▶ _GIVEN TEXT_:
---*---
Authors: Annika Steiner, Luca Förtsch
Salomon Grünhut, commonly called Sally, was born on October 20, 1881, in Siegelsbach, Sinsheim County, to the Jewish couple Sofie and Simon Grünhut. He spent his entire childhood and youth in Siegelsbach.
Life in Lichtenfels
He married Anna Schorsch, a native of Adelsheim, and moved with her in 1906 to what was then Coburger Strasse 106 in Lichtenfels, where he owned a store next door where he sold clothing. The couple quickly integrated themselves into the town life of the wicker town; they were members of the "Werdenfelser" - Society, and Sally was involved in the shooting club.
Sally and Anna had three children: Gertrude born February 12, 1907, Sofie born August 26, 1908, and Norbert on February 11, 1913.
During World War I, Sally Grünhut served in the 1st Bavarian Artillery Regiment, operating primarily in the French campaign in Lorraine. Business in the twenties allowed Sally to generously renovate and remodel his store in 1928.
On May 4, 1932, his wife Anna died of an illness at the age of only 52.
---*---
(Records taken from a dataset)
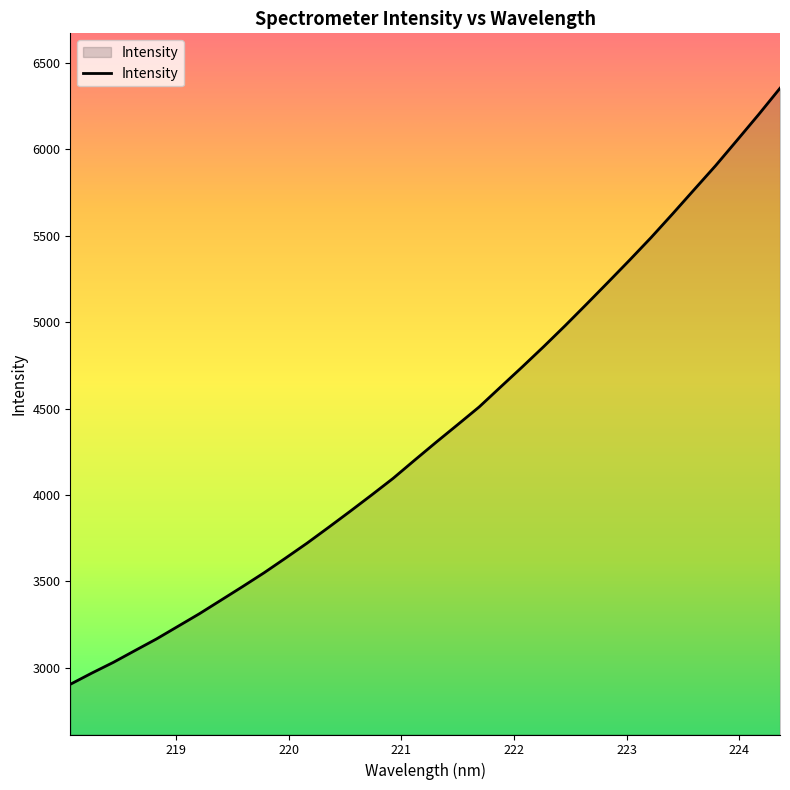

What is the smallest value displayed?

2904.7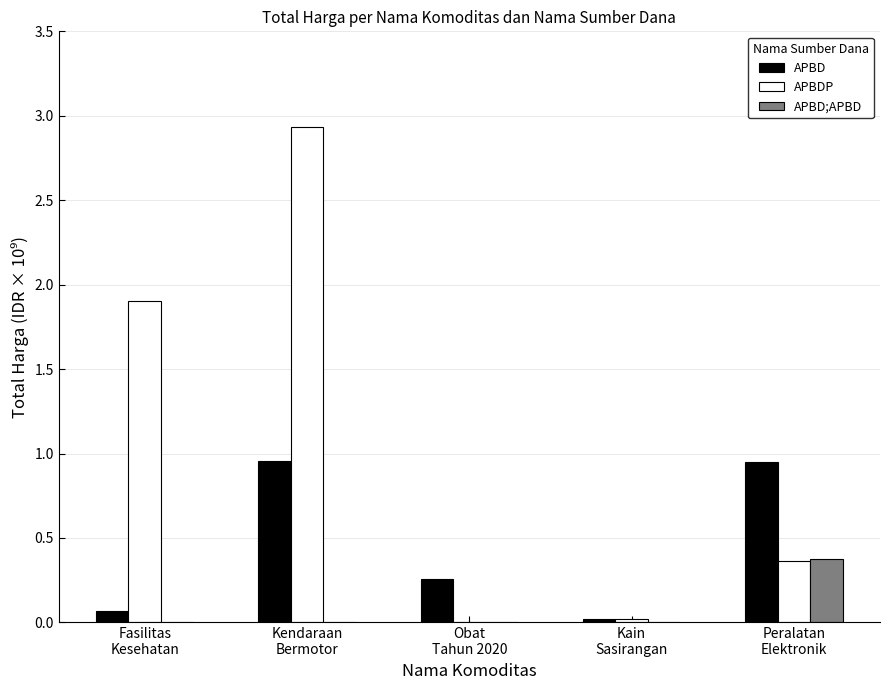

Which label corresponds to the largest value in the chart?

Kendaraan
Bermotor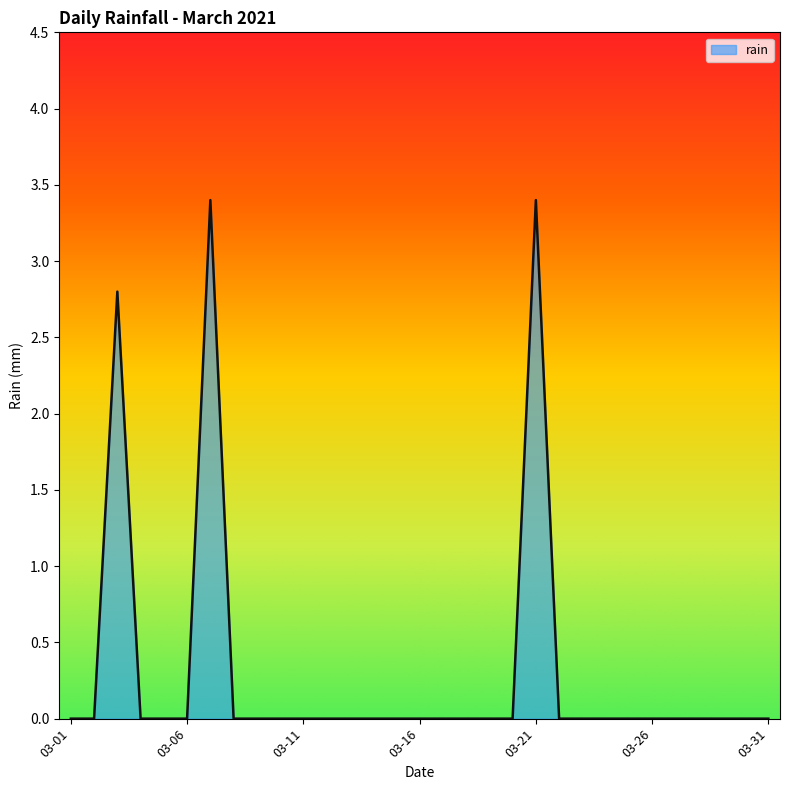

What is the greatest value displayed?

3.4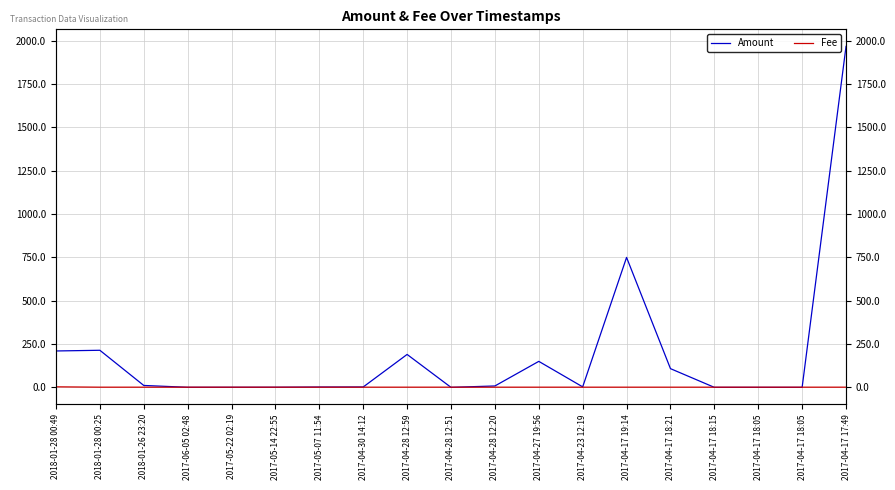

Rank the categories by Amount value from highest to lowest.

2017-04-17 17:49, 2017-04-17 19:14, 2018-01-28 00:25, 2018-01-28 00:49, 2017-04-28 12:59, 2017-04-27 19:56, 2017-04-17 18:21, 2018-01-26 23:20, 2017-04-28 12:20, 2017-04-23 12:19, 2017-04-30 14:12, 2017-05-07 11:54, 2017-05-14 22:55, 2017-05-22 02:19, 2017-06-05 02:48, 2017-04-28 12:51, 2017-04-17 18:15, 2017-04-17 18:05, 2017-04-17 18:05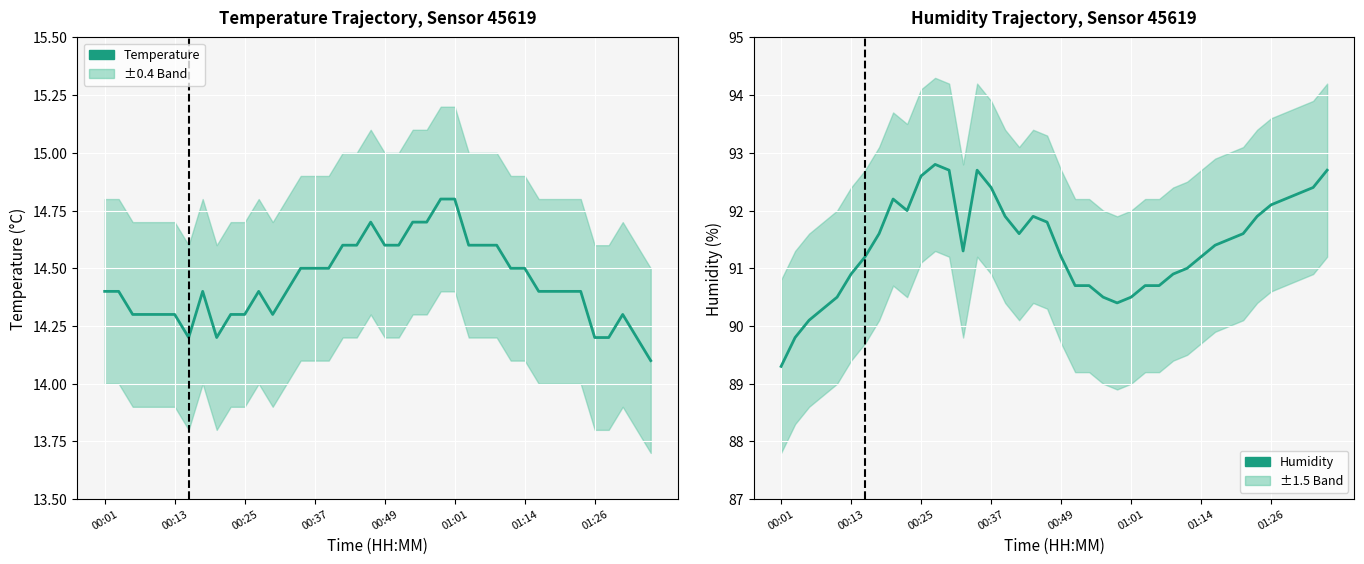

How many lines are shown in the chart?

2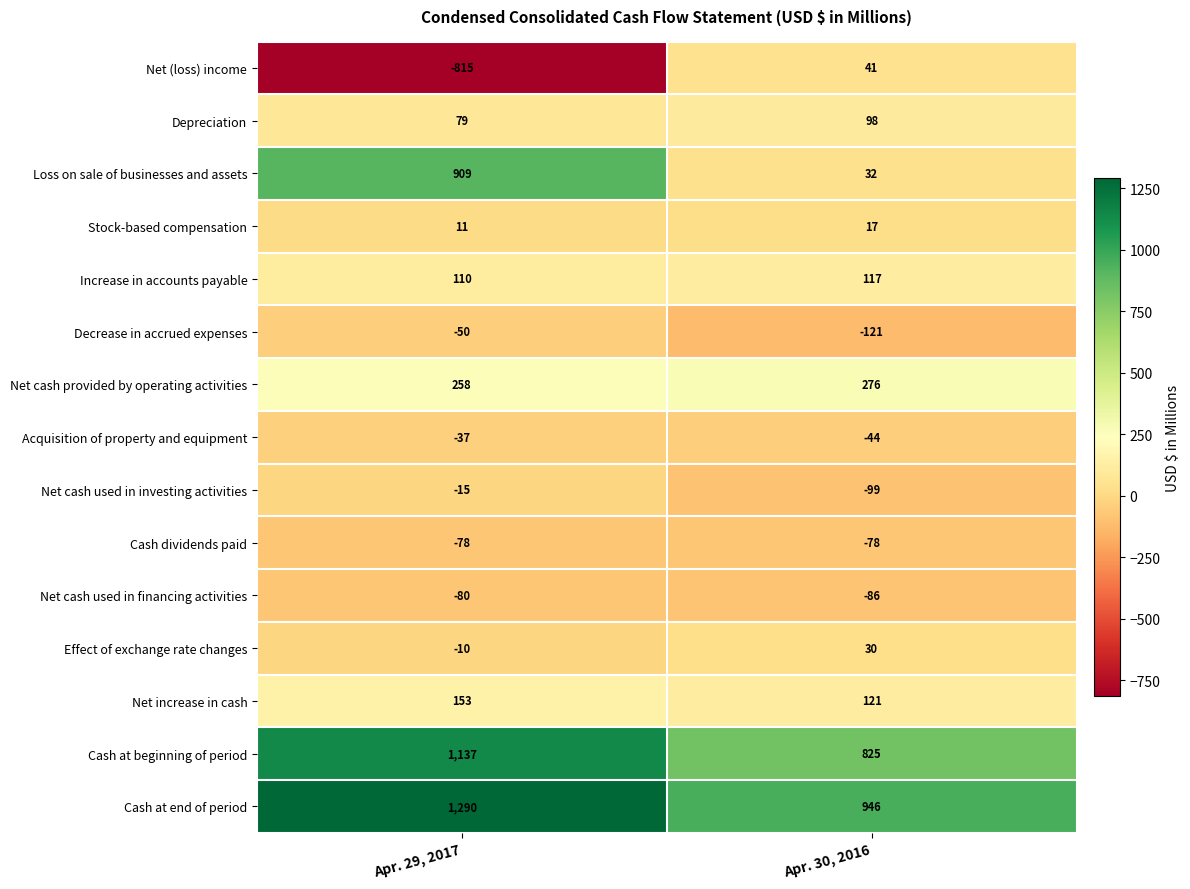

What is the difference between the Net increase in cash values at Apr. 29, 2017 and Apr. 30, 2016?

32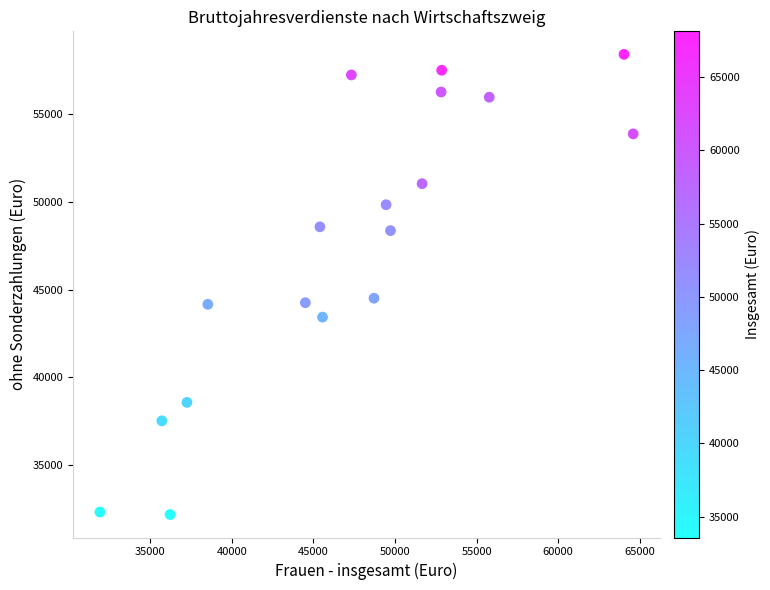

What is the range of Y values (max minus min)?

26202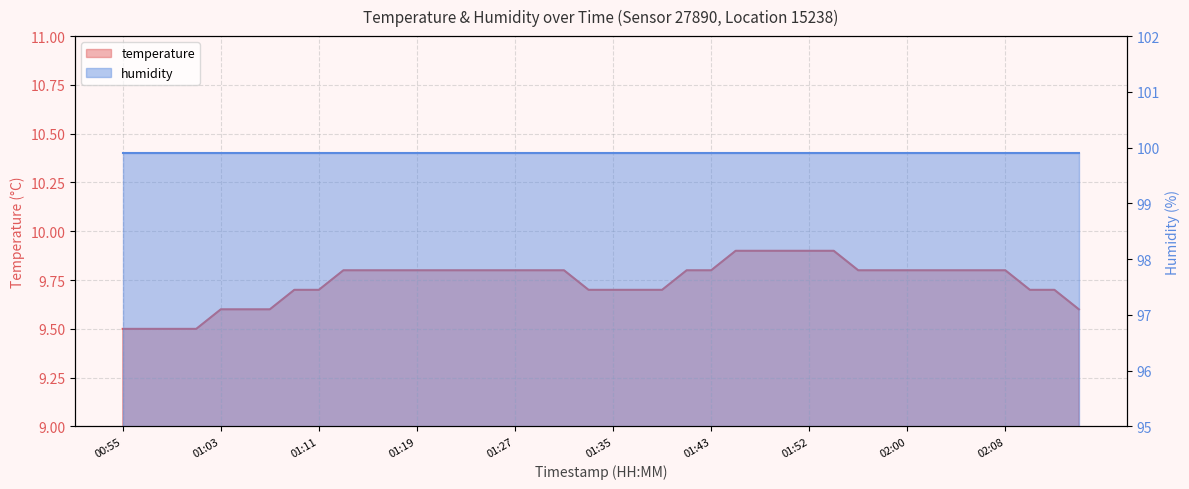

Reading left to right, what are all the values shown in this chart?

9.5	9.5	9.5	9.5	9.6	9.6	9.6	9.7	9.7	9.8	9.8	9.8	9.8	9.8	9.8	9.8	9.8	9.8	9.8	9.7	9.7	9.7	9.7	9.8	9.8	9.9	9.9	9.9	9.9	9.9	9.8	9.8	9.8	9.8	9.8	9.8	9.8	9.7	9.7	9.6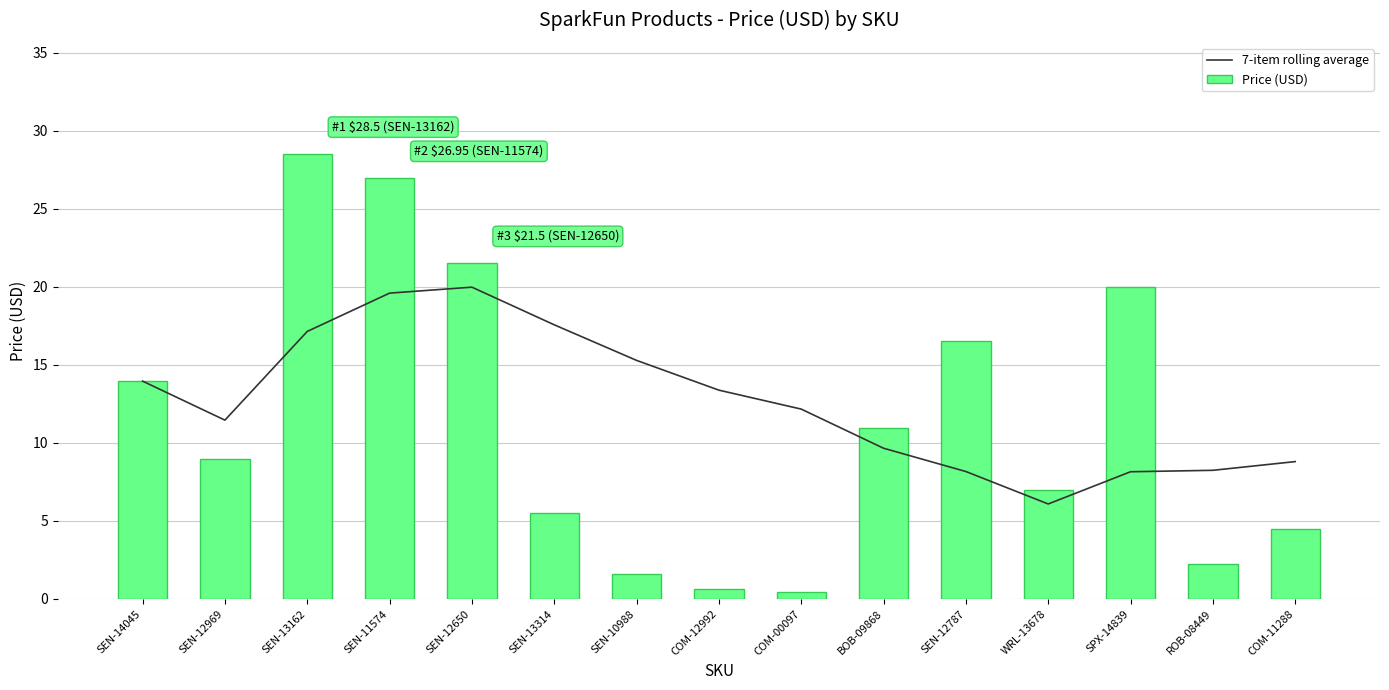

List the series in order of their peak value, highest first.

Price (USD), 7-item rolling average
---*---
▶ _EXERCISE_:
Can you retype the entire Sally Grünhut biography word for word? Rely only on the Sally Grünhut biography, not on the items.

▶ _RESPONSE TO THE EXERCISE_:
Authors: Annika Steiner, Luca Förtsch
Salomon Grünhut, commonly called Sally, was born on October 20, 1881, in Siegelsbach, Sinsheim County, to the Jewish couple Sofie and Simon Grünhut. He spent his entire childhood and youth in Siegelsbach.
Life in Lichtenfels
He married Anna Schorsch, a native of Adelsheim, and moved with her in 1906 to what was then Coburger Strasse 106 in Lichtenfels, where he owned a store next door where he sold clothing. The couple quickly integrated themselves into the town life of the wicker town; they were members of the "Werdenfelser" - Society, and Sally was involved in the shooting club.
Sally and Anna had three children: Gertrude born February 12, 1907, Sofie born August 26, 1908, and Norbert on February 11, 1913.
During World War I, Sally Grünhut served in the 1st Bavarian Artillery Regiment, operating primarily in the French campaign in Lorraine. Business in the twenties allowed Sally to generously renovate and remodel his store in 1928.
On May 4, 1932, his wife Anna died of an illness at the age of only 52.